Abduc­tion researchers have a more slip­pery notion of real­i­ty. Some­thing is going on, they say, that we can’t hope to under­stand, involv­ing tech­nolo­gies and real­i­ties beyond our wildest imag­in­ings. If the abduc­tors can trav­el here from anoth­er plan­et, pass through walls, and ren­der their vic­tims invis­i­ble, then who are we to insist on the cat­e­gories of old-fash­ioned science?

And why should an old-fash­ioned skep­tic, such as myself, believe this appar­ent non­sense? Well, because of the con­sis­ten­cy of abduc­tion reports — most vic­tims describe remark­ably sim­i­lar expe­ri­ences — and because many abductees have marks and scars on their bod­ies of unknown ori­gin. Or so say many abduc­tion researchers.

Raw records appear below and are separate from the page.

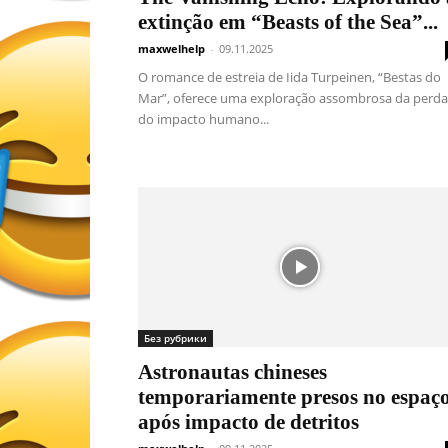
extinção em “Beasts of the Sea”...
maxwelhelp
-
09.11.2025
O romance de estreia de Iida Turpeinen, “Bestas do
Mar”, oferece uma exploração assombrosa da perda
do impacto humano...
Без рубрики
Astronautas chineses
temporariamente presos no espaç
após impacto de detritos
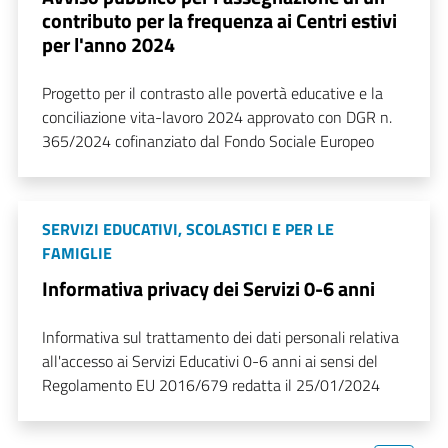
contributo per la frequenza ai Centri estivi
per l'anno 2024
Progetto per il contrasto alle povertà educative e la
conciliazione vita-lavoro 2024 approvato con DGR n.
365/2024 cofinanziato dal Fondo Sociale Europeo
SERVIZI EDUCATIVI, SCOLASTICI E PER LE
FAMIGLIE
Informativa privacy dei Servizi 0-6 anni
Informativa sul trattamento dei dati personali relativa
all'accesso ai Servizi Educativi 0-6 anni ai sensi del
Regolamento EU 2016/679 redatta il 25/01/2024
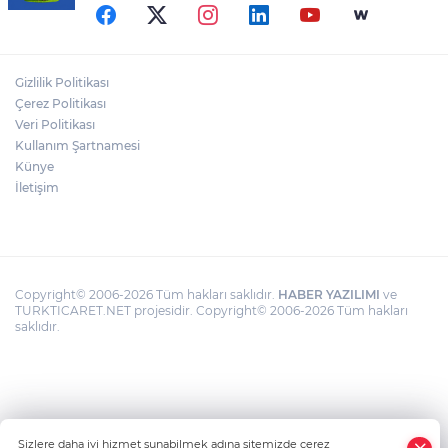
geldi! 4 aylık süre tanındı
Orman yangınlarında soruşturma
Gizlilik Politikası
sürüyor.. 34 şüpheliden 9'u tutuklandı
Çerez Politikası
Veri Politikası
Şehit yakınları ve gazilerin haklarına
Kullanım Şartnamesi
ilişkin teklif TBMM Genel Kurulu'nda
Künye
kabul edildi
İletişim
Copyright© 2006-2026 Tüm hakları saklıdır.
HABER YAZILIMI
ve
TURKTICARET.NET projesidir. Copyright© 2006-2026 Tüm hakları
saklıdır.
Sizlere daha iyi hizmet sunabilmek adına sitemizde çerez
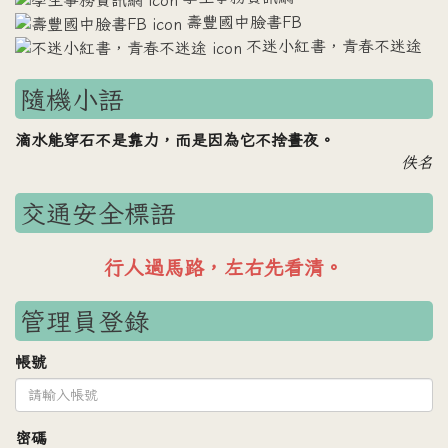
壽豐國中臉書FB
不迷小紅書，青春不迷途
隨機小語
滴水能穿石不是靠力，而是因為它不捨晝夜。
佚名
交通安全標語
車輛禮讓行人，行人安全過路。
管理員登錄
帳號
密碼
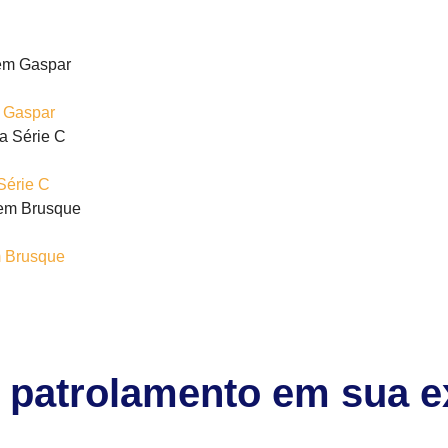
m Gaspar
Série C
m Brusque
be patrolamento em sua 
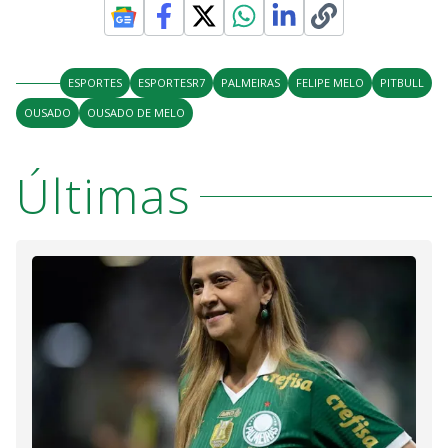
ESPORTES
ESPORTESR7
PALMEIRAS
FELIPE MELO
PITBULL
OUSADO
OUSADO DE MELO
Últimas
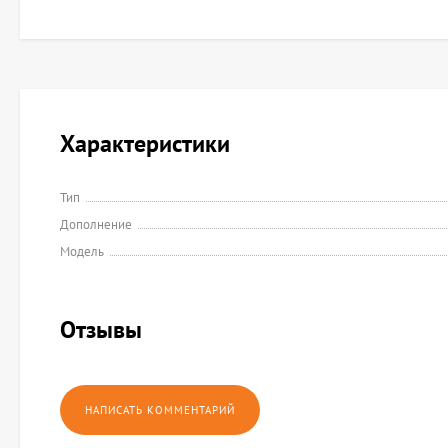
Характеристики
Тип
Дополнение
Модель
Отзывы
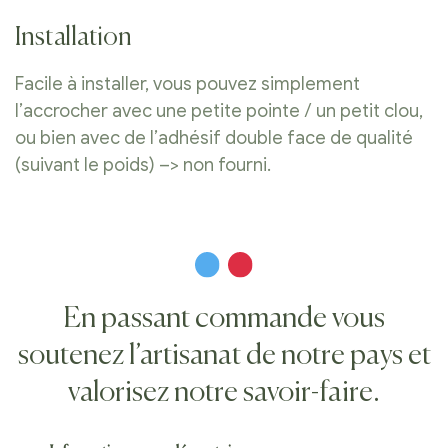
Installation
Facile à installer, vous pouvez simplement
l’accrocher avec une petite pointe / un petit clou,
ou bien avec de l’adhésif double face de qualité
(suivant le poids) –> non fourni.
En passant commande vous
soutenez l’artisanat de notre pays et
valorisez notre savoir-faire.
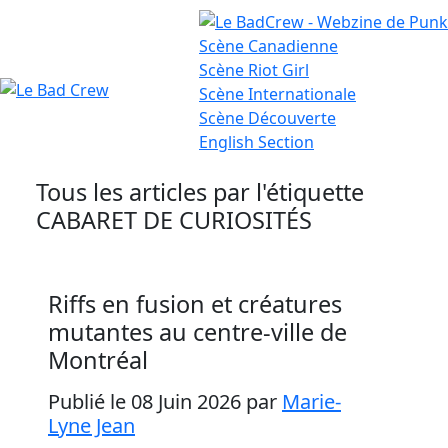
Scène
Canadienne
Scène
Riot Girl
Scène
Internationale
Le
Scène
Découverte
English
Section
Bad
Crew
Tous les articles par l'étiquette
CABARET DE CURIOSITÉS
Riffs en fusion et créatures
mutantes au centre-ville de
Montréal
Publié le 08 Juin 2026
par
Marie-
Lyne Jean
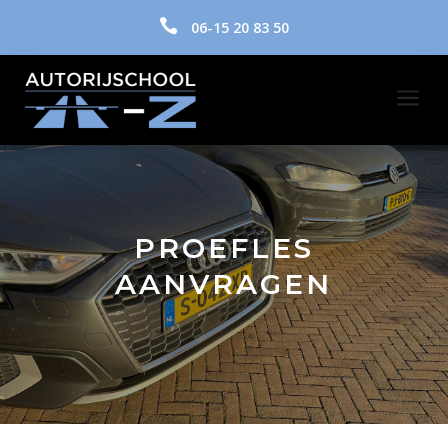

06-15 20 83 50
a
PROEFLES
AANVRAGEN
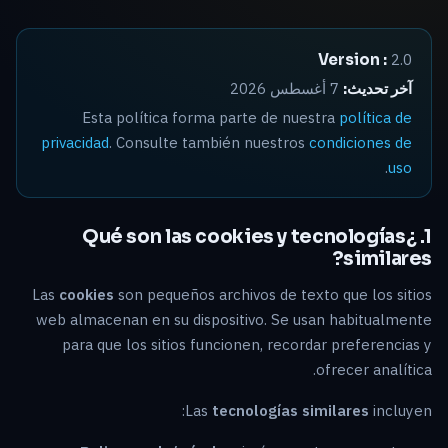
Version :
2.0
آخر تحديث:
7 أغسطس 2026
Esta política forma parte de nuestra
política de
privacidad
. Consulte también nuestros
condiciones de
.
uso
1. ¿Qué son las cookies y tecnologías
similares?
Las
cookies
son pequeños archivos de texto que los sitios
web almacenan en su dispositivo. Se usan habitualmente
para que los sitios funcionen, recordar preferencias y
ofrecer analítica.
Las
tecnologías similares
incluyen:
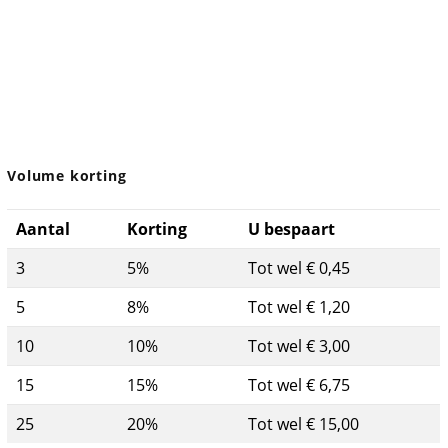
Volume korting
Aantal
Korting
U bespaart
3
5%
Tot wel € 0,45
5
8%
Tot wel € 1,20
10
10%
Tot wel € 3,00
15
15%
Tot wel € 6,75
25
20%
Tot wel € 15,00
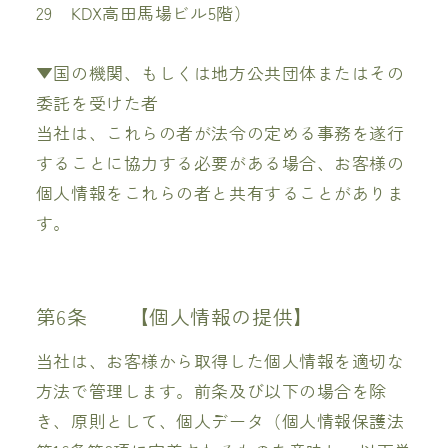
29 KDX高田馬場ビル5階）
▼国の機関、もしくは地方公共団体またはその
委託を受けた者
当社は、これらの者が法令の定める事務を遂行
することに協力する必要がある場合、お客様の
個人情報をこれらの者と共有することがありま
す。
第6条 【個人情報の提供】
当社は、お客様から取得した個人情報を適切な
方法で管理します。前条及び以下の場合を除
き、原則として、個人データ（個人情報保護法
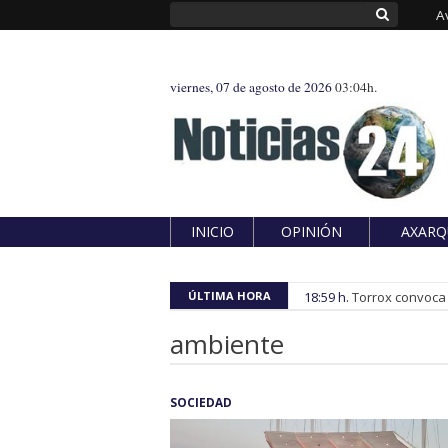
A
viernes, 07 de agosto de 2026
03:04h.
INICIO
OPINIÓN
AXARQ
ÚLTIMA HORA
18:59 h.
Torrox convoca e
ambiente
SOCIEDAD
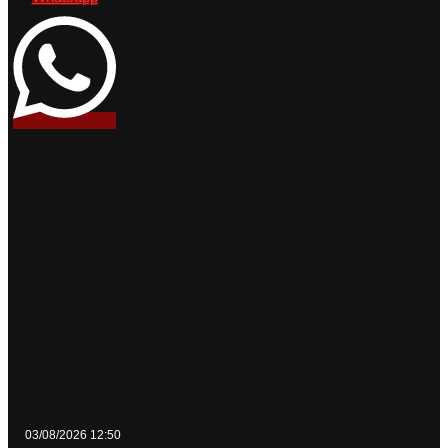
03/08/2026 12:50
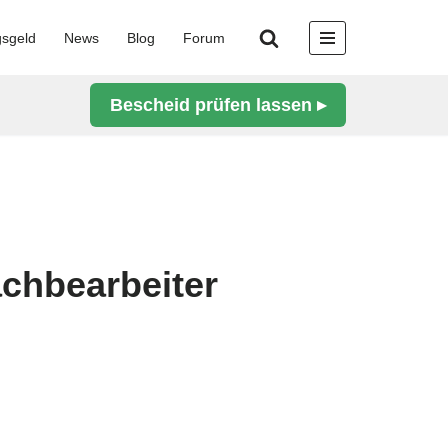
gsgeld
News
Blog
Forum
Bescheid prüfen lassen ▸
achbearbeiter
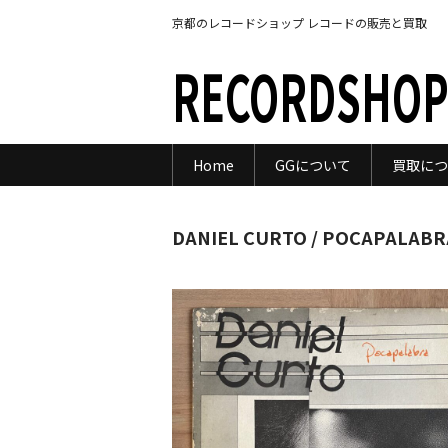
京都のレコードショップ レコードの販売と買取
RECORDSHOP
Home
GGについて
買取につ
DANIEL CURTO / POCAPALABR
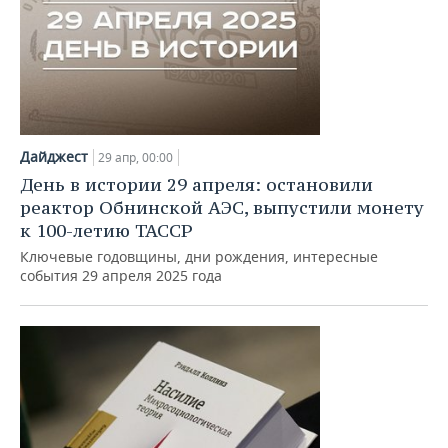
Дайджест
29 апр, 00:00
День в истории 29 апреля: остановили
реактор Обнинской АЭС, выпустили монету
к 100-летию ТАССР
Ключевые годовщины, дни рождения, интересные
события 29 апреля 2025 года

But per­haps there’s anoth­er expla­na­tion for the so-called abduc­tion expe­ri­ence, some­thing less dra­mat­ic than bug-eyed, lit­tle gray men in space ships. Con­sid­er the fol­low­ing par­al­lels between the abduc­tion phe­nom­e­non and the witch­craft hys­te­ria of the late Mid­dle Ages and Renaissance:

  • The inves­ti­ga­tors of the phe­nom­e­non are most­ly male.
  • The vic­tims are most­ly female, and most­ly young.
  • The vic­tims are often wak­ened in the night and sense strange pres­ences in the room. They are tak­en away through the ceil­ing and par­tic­i­pate in expe­ri­ences of a sex­u­al nature.
  • The tes­ti­mo­ny of the vic­tims about their expe­ri­ences shows remark­able con­sis­ten­cy. Hand­books are writ­ten describ­ing typ­i­cal expe­ri­ences. The con­sis­ten­cy of the tes­ti­mo­ny is tak­en as evi­dence that the phe­nom­e­non is objec­tive­ly real.
  • Vic­tims are some­times afflict­ed with puz­zling scars, injuries, or pains.
  • The phys­i­cal char­ac­ter­is­tics of the abduc­tors, their pre­sumed place of ori­gin, and their mode of trans­port are con­sis­tent with the pop­u­lar imag­i­na­tion of the time.
  • The inves­ti­ga­tors par­tic­i­pate in elic­it­ing tes­ti­mo­ny from the vic­tims (tor­ture, then; hyp­no­sis, now).

Few of us believe in witch­es any­more, or in night­time com­merce with dev­ils. We are inclined to view the witch craze of ear­li­er cen­turies as an aber­rant psy­cho-social phe­nom­e­non, brought to a time­ly end by the appli­ca­tion of old-fash­ioned science.

The schol­ars who will gath­er at MIT have an oppor­tu­ni­ty to make a worth­while con­tri­bu­tion to knowl­edge — if they focus on the real sub­ject. The so-called abduc­tion phe­nom­e­non is telling us more about our­selves than about bug-eyed humanoids in fly­ing saucers.